Now we can get to the important part of differentiating with respect to the variables. Once we have created the variables and performed operations of interest on them, we would like to get the gradients of the output symbols from those operations with respect to the variables.

variable_1 = K.ones(shape=(2, 2))
variable_2 = K.ones(shape=(2, 2))

square_1_tensor = variable_1 ** 2
exp_tensors_added = K.exp(variable_1) + K.exp(variable_2)

# we can compute the gradients with respect to a single variable or
# a list of variables

# computing the gradient of square_1_tensor with respect to variable_1
grad_1_tensor = K.gradients(loss=square_1_tensor, variables=[variable_1])

# computing the gradient of square_1_tensor with respect to variable_2
grad_2_tensor = K.gradients(loss=square_1_tensor, variables=[variable_2])

# computing the gradient of exp_tensors_added with respect to both
# variable_1 and variable_2
grad_3_tensor = K.gradients(loss=exp_tensors_added,
                            variables=[variable_1,
                                       variable_2])
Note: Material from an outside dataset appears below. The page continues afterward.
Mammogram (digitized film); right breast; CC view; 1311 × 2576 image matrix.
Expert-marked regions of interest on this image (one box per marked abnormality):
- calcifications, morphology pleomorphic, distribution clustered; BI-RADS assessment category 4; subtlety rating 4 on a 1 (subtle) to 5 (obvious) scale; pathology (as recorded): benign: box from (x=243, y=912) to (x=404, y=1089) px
# we can now create functions corresponding to these operations
grad_functions = K.function(inputs=(variable_1, variable_2),
                             outputs=(grad_1_tensor[0],
                                      grad_3_tensor[0],
                                      grad_3_tensor[1]))

grad_functions((np.array([[1, 3], [2, 4]]),
                np.array([[3, 2], [5, 6]])))
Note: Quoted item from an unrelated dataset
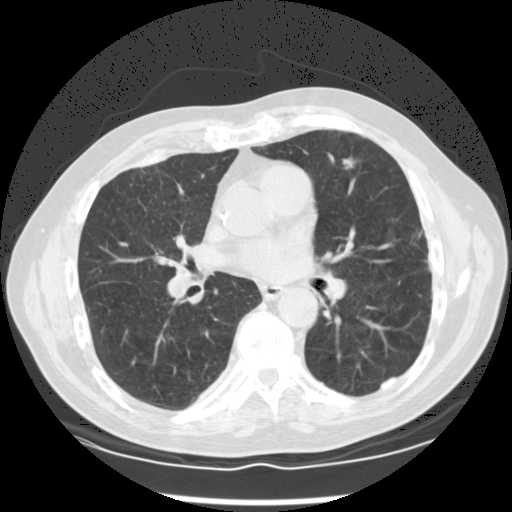
Chest CT (low-dose screening protocol), one axial image. Third screening round (two years after baseline). Lung window (W 1500 / L -600 HU). 2.5 mm slice thickness. Standard (soft-tissue) reconstruction kernel (STANDARD). Slice 66 of 120 in the series. Male, age 68 years at enrolment. Former smoker at enrolment.
Expert-annotated lung lesion, box from (x=322, y=149) to (x=370, y=192) px. Screening reader's record for this exam (one nodule recorded; not confirmed to be the boxed lesion): non-calcified nodule or mass ≥4 mm, left upper lobe, 10 × 8 mm, spiculated (stellate) margins, soft tissue attenuation, pre-existing on the prior screen: no. Official screen result: positive, other.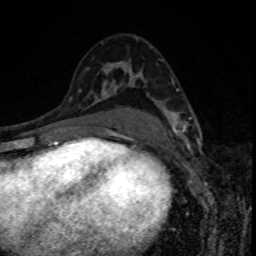
Breast MRI, one axial slice; slice 48 of 80 in the series (ordered by position); cropped to one breast; dynamic contrast-enhanced series, time point 2 of 8 at this slice position (early post-contrast); 1.5 T; TE 4.2 ms, TR 7 ms; 256 × 256 image matrix, field of view 160 × 160 mm. Female patient.
Annotated regions visible in this slice (semi-automatic segmentation, software-assisted and operator-edited):
- enhancing-tissue mask used for the functional tumour volume (all voxels passing the contrast-enhancement thresholds inside the analysis volume; usually the tumour): box from (x=166, y=112) to (x=190, y=134) px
Remarks: The complete API reference is available at Keras documentation for backend.

Exercises

Create three symbolic placeholder vectors of length 5 (shape (5,) tensors) $\mathbf{a}$ , $\mathbf{b}$ and $\mathbf{c}$ ; then create a function to compute the expression $\mathbf{a}^2 + \mathbf{b}^2 + \mathbf{c}^2 + 2\mathbf{b}\mathbf{c}$ .
Create a scalar variable $\mathbf{x}$ and compute the tanh function on $\mathbf{x}$ using the exponential function. Then compute the derivative of the tanh with respect to $\mathbf{x}$ using the gradients function. Invoke the functions with the values -100, -1, 0, 1 and 100 to analyze the function and its derivative.
Create shape (2,) variable $\mathbf{w}$ and the shape (1,) variable $\mathbf{b}$ . Create shape (2,) placeholder $\mathbf{x}$ . Now create the function corresponding to $f(w_1 * x_1 + w_2 * x_2 + b)$ where $f(x) = \frac{1}{1+e^{-x}}$ and compute the gradient with respect to $\mathbf{w}$ . Analyse the implemented operation. Then see how the function and the gradient behave for different values of the variables and the placeholder.
For an arbitrary $n$ , create an $n$ -degree polynomial for an input scalar variable $\mathbf{x}$ with $(n+1)$ variables and compute the gradients of the polynomial with respect to each of the variables.